Na imprensa não faltam relatos sobre quando ele invadia as competições para apagar o nome da filha da tabela na lousa, ou das reuniões com os diretores da escola para pedir que não a deixassem lutar. Tudo mentira, assegura ele.
"Eu fui assisti-la pela primeira vez há dois anos. Passo mal de ver. Os americanos precisam criar essas histórias. Acho até divertido."
O discurso de hoje é bem mais ameno do que o de 10 anos atrás. Quando Patrícia começou a competir, o pai torceu o nariz. Temia que a filha se machucasse.
"Também não gostava de imaginá-la lutando com homens. Confesso, bateu um machismo."
Apesar do receio, Miranda colocou um único senão: a filha teria de ter sempre notas "A". Um conceito a menos a tiraria da arena.

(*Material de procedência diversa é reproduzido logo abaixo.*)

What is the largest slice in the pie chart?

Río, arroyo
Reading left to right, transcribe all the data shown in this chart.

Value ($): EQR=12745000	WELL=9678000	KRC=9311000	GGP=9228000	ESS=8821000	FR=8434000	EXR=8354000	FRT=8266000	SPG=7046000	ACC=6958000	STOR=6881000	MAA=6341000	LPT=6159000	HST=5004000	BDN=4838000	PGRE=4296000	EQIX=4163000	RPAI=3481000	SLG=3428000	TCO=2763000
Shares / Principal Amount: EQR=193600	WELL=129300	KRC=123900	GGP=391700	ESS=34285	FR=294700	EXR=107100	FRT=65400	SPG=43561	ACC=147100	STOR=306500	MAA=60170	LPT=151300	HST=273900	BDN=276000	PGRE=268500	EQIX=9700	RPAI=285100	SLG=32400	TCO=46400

O desafio fez Patrícia se dedicar aos livros como hoje o faz nas oito horas diárias de treinos.
Ela é bacharel em economia e mestre em política internacional pela Universidade de Stanford. Após a Olimpíada, começa a estudar Direito em Yale. Sua vaga ficará guardada até setembro, facilidade raramente concendida.
O motivo não são só as notas "A". Patrícia precisa treinar.
Ela está no Centro Olímpico de Colorado Springs, cidade onde mora. Entre 21 e 23 de maio, terá o primeiro teste: a seletiva dos EUA.
Com a vaga na mão, volta a treinar para tentar deixar seu nome na história. Patrícia pode fazer a primeira final da luta-livre nos Jogos e ser a primeira mulher a conquistar o ouro olímpico.
Atenas verá a estréia da modalidade, antes restrita aos homens.